The Boogeyman (Jeff Schiro, 1982, USA)

Made in 1982, Jeff Schiro's The Boogeyman is the earliest "dollar baby." The dollar baby concept, which continues to this day, is that Stephen King will sell young and up-and-coming filmmakers the non-exclusive rights to certain of his short stories, provided that the filmmaker doesn't profit off the release of the film. In contrast to most other dollar babies, The Boogeyman was made commercially available on VHS. It was paired with Frank Darabont's 1984 short film The Woman in the Room, also based on a short story in King's 1978 Night Shift collection.

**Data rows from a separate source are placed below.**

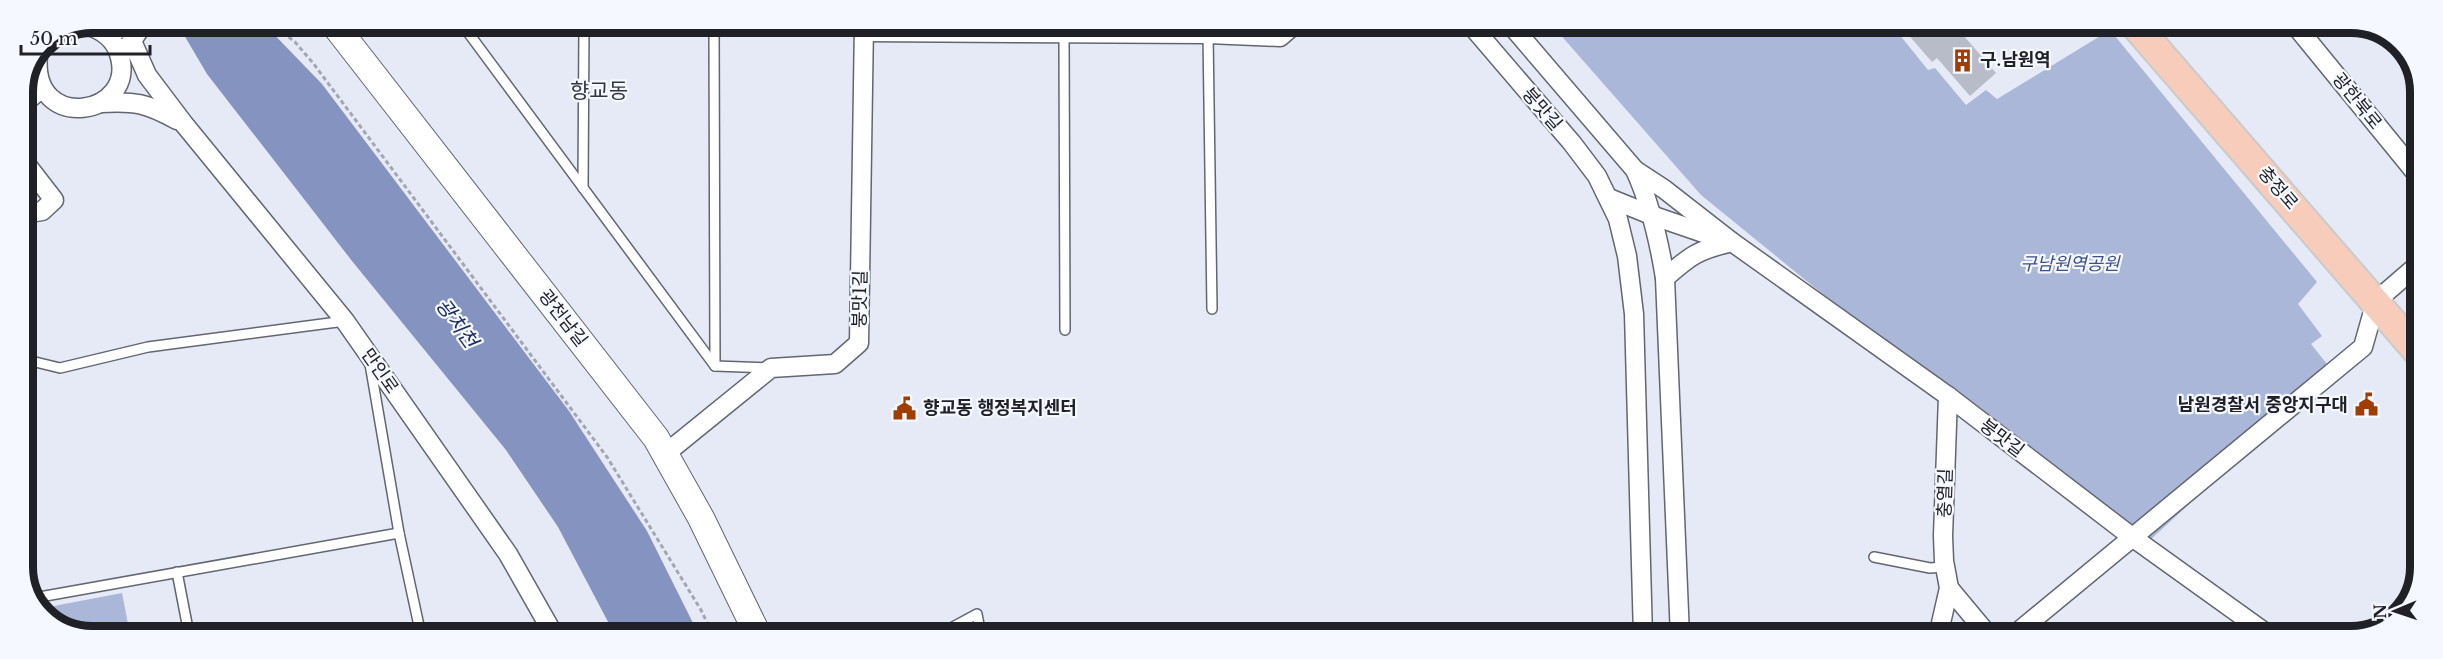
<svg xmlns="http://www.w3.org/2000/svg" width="2443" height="659" font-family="'Libre Baskerville','Noto Sans KR',serif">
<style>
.green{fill:#abb7d9}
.water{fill:#8493c0}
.building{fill:#b8bcc8}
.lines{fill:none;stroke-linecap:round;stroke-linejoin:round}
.lane-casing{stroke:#626670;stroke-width:12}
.street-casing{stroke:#626670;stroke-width:21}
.secondary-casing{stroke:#626670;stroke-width:28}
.primary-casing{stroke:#c9cacb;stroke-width:32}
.path{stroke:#a4a7b1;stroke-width:3;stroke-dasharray:4.5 3;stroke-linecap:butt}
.lane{stroke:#fff;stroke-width:9}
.street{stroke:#fff;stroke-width:18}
.secondary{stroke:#fff;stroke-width:26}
.primary{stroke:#f7ccbb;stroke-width:28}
.labels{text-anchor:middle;stroke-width:4.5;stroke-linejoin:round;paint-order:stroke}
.poi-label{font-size:18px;font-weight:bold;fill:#202126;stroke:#f5f8ff;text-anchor:start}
.street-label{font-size:18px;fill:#202126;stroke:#f5f8ff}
.park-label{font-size:18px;font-style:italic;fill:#3d4e88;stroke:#f5f8ff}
.water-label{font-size:20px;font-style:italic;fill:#1c2960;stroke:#f5f8ff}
.quarter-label{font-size:21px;fill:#32363f;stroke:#f5f8ff}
.rim{fill:none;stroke:#202126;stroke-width:8}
</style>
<rect width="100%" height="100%" fill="#e6eaf6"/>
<!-- green -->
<g class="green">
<polygon points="1551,24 1891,24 1928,70 1935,68 1966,105 1986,90 1997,99 2110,30 2317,282 2298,304 2322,336 2311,344 2327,364 2306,383 2312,391 2148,542 1948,396 1701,195"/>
<polygon points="122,593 130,634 75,634 40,612 38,609"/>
</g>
<!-- water -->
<polygon class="water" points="177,23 263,23 322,84 569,411 647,531 699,635 615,635 558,527 506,450 352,261 207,74"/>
<!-- building -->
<polygon class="building" points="1899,24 1975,24 1963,35 1996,73 1970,96 1937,58 1932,62"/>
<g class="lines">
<defs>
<g id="lane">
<polyline points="467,23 467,31 715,366 768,368"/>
<polyline points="714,23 715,366"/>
<polyline points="1064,34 1065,330"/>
<polyline points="1208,34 1212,309"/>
<polyline points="583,188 584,23"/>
<polyline points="23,359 60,368 148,347 345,321"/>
<polyline points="370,364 399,533 421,635"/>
<polyline points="1874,557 1930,568 1945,567"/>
<polyline points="177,572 189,634"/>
<polyline points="34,598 399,533"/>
<polyline points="938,635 977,614 981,635"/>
</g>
<g id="street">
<polyline points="1470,24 1572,143 1597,176 1618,219 1627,256 1634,314 1643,636"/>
<path d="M 1510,24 L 1635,170 C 1651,205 1659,241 1665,278 L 1680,636"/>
<polyline points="2295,25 2420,178"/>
<polyline points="864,32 1208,34 1280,37 1295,24"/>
<polyline points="104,33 142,23"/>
<polyline points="132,41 147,75 184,124 345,321 508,554 554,635"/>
<polyline points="125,51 144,23"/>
<path d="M 38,55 C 30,135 139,116 119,54 C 114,38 102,30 86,25"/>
<path d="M 100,103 C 136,101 146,103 177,120"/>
<polyline points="23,104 42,88 32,81"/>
<polyline points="23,160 54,200 42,211 23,214"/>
<polyline points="1635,170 1664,189 1732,242 1948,396 2132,537 2270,636"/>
<polyline points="1609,198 1651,215 1718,238"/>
<path d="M 1665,278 C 1691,255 1698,250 1732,242"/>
<polyline points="665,454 771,368 835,364 859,343 864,23"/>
<polyline points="1949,588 1989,636"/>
<polyline points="1941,636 1941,623 1949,588 1944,561 1943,536 1948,396"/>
<polyline points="2013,636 2363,347 2376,301 2420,263"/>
</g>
<polyline id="secondary" points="333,23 656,438 701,518 758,635"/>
<polyline id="primary" points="2135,25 2419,353"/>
</defs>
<!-- lane casing -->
<use href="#lane" class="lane-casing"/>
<!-- street casing -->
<use href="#street" class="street-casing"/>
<!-- secondary casing -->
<use href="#secondary" class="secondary-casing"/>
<!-- primary casing -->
<use href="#primary" class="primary-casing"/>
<!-- path -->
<polyline class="path" points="271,23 295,42 313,63 607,457 701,610 713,635"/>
<!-- lane -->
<use href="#lane" class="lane"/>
<!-- street -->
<use href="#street" class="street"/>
<!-- secondary -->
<use href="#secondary" class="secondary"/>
<!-- primary -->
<use href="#primary" class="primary"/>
</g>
<!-- icons -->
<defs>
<symbol id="building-bare" viewBox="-9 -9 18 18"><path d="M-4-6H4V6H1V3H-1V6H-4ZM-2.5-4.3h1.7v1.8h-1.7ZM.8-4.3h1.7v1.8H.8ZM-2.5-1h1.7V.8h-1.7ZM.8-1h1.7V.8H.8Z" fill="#a03d02" stroke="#f5f8ff" stroke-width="2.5" paint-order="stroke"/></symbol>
<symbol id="civic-bare" viewBox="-9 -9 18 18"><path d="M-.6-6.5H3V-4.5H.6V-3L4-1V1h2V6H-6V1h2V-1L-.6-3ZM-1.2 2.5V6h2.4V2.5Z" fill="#a03d02" stroke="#f5f8ff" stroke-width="2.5" paint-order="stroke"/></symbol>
</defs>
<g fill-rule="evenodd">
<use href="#building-bare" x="1946" y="44" width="33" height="33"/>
<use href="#civic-bare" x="2350" y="388" width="33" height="33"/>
<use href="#civic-bare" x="888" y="392" width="33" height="33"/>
</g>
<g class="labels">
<!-- poi labels -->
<g class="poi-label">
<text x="1980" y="66">구.남원역</text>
<text x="2348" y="411" text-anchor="end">남원경찰서 중앙지구대</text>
<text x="923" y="414">향교동 행정복지센터</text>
</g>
<!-- street labels -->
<g class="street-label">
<text transform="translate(2357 101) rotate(51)" y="6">광한북로</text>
<text transform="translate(1542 109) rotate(49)" y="6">붕맛길</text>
<text transform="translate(2278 188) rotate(49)" y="6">충정로</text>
<text transform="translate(860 299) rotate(-89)" y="6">붕맛1길</text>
<text transform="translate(563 318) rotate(52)" y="6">광천남길</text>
<text transform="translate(380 371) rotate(55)" y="6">만인로</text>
<text transform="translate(2002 438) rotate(37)" y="6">붕맛길</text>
<text transform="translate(1945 493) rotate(-88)" y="6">충열길</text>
</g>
<!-- park labels -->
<g class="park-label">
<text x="2070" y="270">구남원역공원</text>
</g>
<!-- water labels -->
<g class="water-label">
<text transform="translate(457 323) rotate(54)" y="7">광치천</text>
</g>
<!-- quarter labels -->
<g class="quarter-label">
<text x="599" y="98">향교동</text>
</g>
</g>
<!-- crop -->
<path d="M0 0H2443V659H0ZM92 33H2351A59 59 0 0 1 2410 92V567A59 59 0 0 1 2351 626H92A59 59 0 0 1 33 567V92A59 59 0 0 1 92 33Z" fill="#f5f8ff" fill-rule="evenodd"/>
<path class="rim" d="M92 33H2351A59 59 0 0 1 2410 92V567A59 59 0 0 1 2351 626H92A59 59 0 0 1 33 567V92A59 59 0 0 1 92 33Z"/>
<!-- north arrow -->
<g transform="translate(2395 611) rotate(268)" stroke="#f5f8ff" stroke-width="4.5" paint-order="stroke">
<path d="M0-4.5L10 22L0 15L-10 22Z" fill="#202126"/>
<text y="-9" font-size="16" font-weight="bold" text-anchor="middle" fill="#202126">N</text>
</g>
<!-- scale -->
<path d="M21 45v9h129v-9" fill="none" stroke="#202126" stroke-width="3"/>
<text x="30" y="45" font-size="18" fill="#202126" stroke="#f5f8ff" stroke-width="4.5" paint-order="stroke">50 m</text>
</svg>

Schiro's Boogeyman is a much more straightforward and faithful adaptation of King's story than the recent feature film adaptation. The story involves a character named Lester Billings, whose three children have all died under mysterious circumstances. The bulk of the film takes place in a psychiatrist's office, where Billings claims that the Boogeyman killed his children. Schiro does use flashbacks to show the various incidents that Billings explains. There is also some inclusion of a police investigation. The central question of the film is whether Billings is telling the truth.

While Boogeyman is perhaps not as strong technically as Darabont's Woman in the Room, the film's low-budget quality lends it a grittiness. This is enhanced by John Cote's excellent synth score, which has echoes of the great Italian band Goblin. Michael Reid, who plays Billings, is not a phenomenal actor, but he brings a creepy physical look and great intensity toward the role - particularly during his monologue near the end of the film. The Boogeyman is not one of the great Stephen King adaptations, but it still manages to be effective maybe precisely because of its limitations. Jeff Schiro went on to work mostly as an editor for TV, which he still seems to be doing currently.